Guselkumab, a human monoclonal antibody that specifically inhibits IL-23 by binding the cytokine's p19 subunit, was efficacious and demonstrated an acceptable benefit–risk profile in patients with active psoriatic arthritis who were naive to treatment with biologics. These data support the use of selective inhibition of IL-23 to treat psoriatic arthritis.

Funding

Janssen Research and Development.

中文翻译：

Guselkumab用于初生性活动性银屑病关节炎（DISCOVER-2）的患者：一项双盲，随机，安慰剂对照的3期临床试验。

背景

白细胞介素23（IL-23）/ T-helper 17细胞途径与银屑病关节炎的发病机制有关。
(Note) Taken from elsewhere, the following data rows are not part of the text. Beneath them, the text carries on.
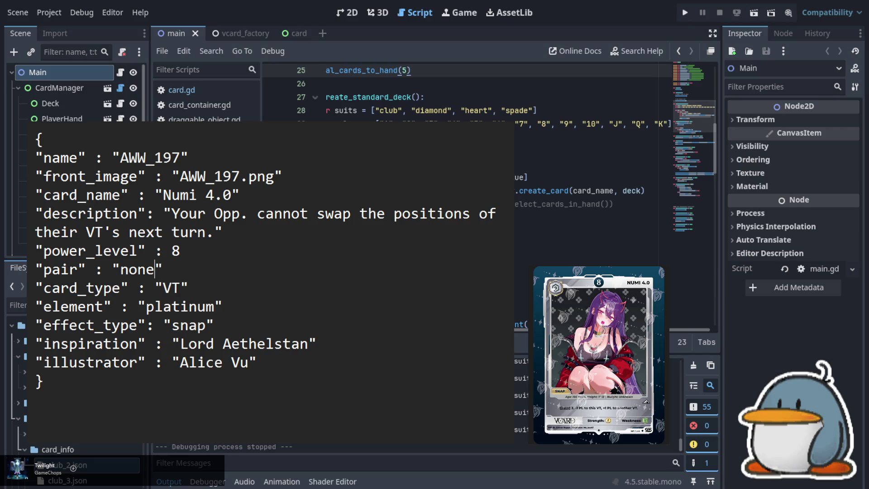
key(Right)
key(Right)
Rename the pair key to evolution.
key(Up)
key(Left)
key(Left)
key(Left)
key(Left)
key(shift+Left)
key(shift+Left)
key(shift+Left)
text(evolution)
在2期研究中，Guselkumab是一种与IL-23 p19亚基特异性结合的IL-23抑制剂，可显着安全地改善银屑病关节炎。DISCOVER-2是一项3期试验，用于评估初生银屑病关节炎患者中的guselkumab。

方法

该第三阶段，双盲，安慰剂对照研究是在亚洲，欧洲和北美的13个国家/地区的118个地点进行的。尽管采用标准疗法，但我们招募了具有生物学性质的活动性银屑病关节炎患者（至少五个关节肿胀，至少五个嫩关节和C反应蛋白≥0·6 mg / dL）。将患者随机分配（1：1：1，由计算机生成的置换区块；按基线改变疾病的抗风湿药使用和C反应蛋白浓度分层），每4周皮下注射100 mg的guselkumab。guselkumab 100 mg在第0、4周，然后每8周一次；或安慰剂。主要终点是每个指定治疗组所有患者在第24周时美国风湿病学会（ACR20）反应改善20％。评估接受治疗的所有患者的安全性。

发现

从2017年7月13日到2018年8月3日，对1153例患者进行了筛查，其中741名患者被随机分配为每4周（n = 246），每8周（n = 248）或安慰剂（n = 247）接受guselkumab的治疗）。每4周一次的一组患者和安慰剂组的一名患者未开始治疗，其余739名患者开始治疗。716位患者继续治疗直至第24周。每4周组（156 [64％]的245 [95％CI 57-70]）和每8周组（159 [64％]的患者）中的guselkumab患者比例显着增加248 [58–70]）比安慰剂组（246 [27–39]中的81 [33％]）在第24周达到了ACR20响应（百分比差异与每4周一次的安慰剂组为31％[95％CI 22-39]，每8周一次的组为31％[23-40]。均p <0·0001）。直到第24周，每4周接受guselkumab的245例患者中有8（3％）发生严重不良事件（三例严重感染），每8周接受guselkumab的248例患者中有3（1％）发生（1次严重感染），而7例接受安慰剂的246名患者中占3％（一种严重感染）。没有死亡发生。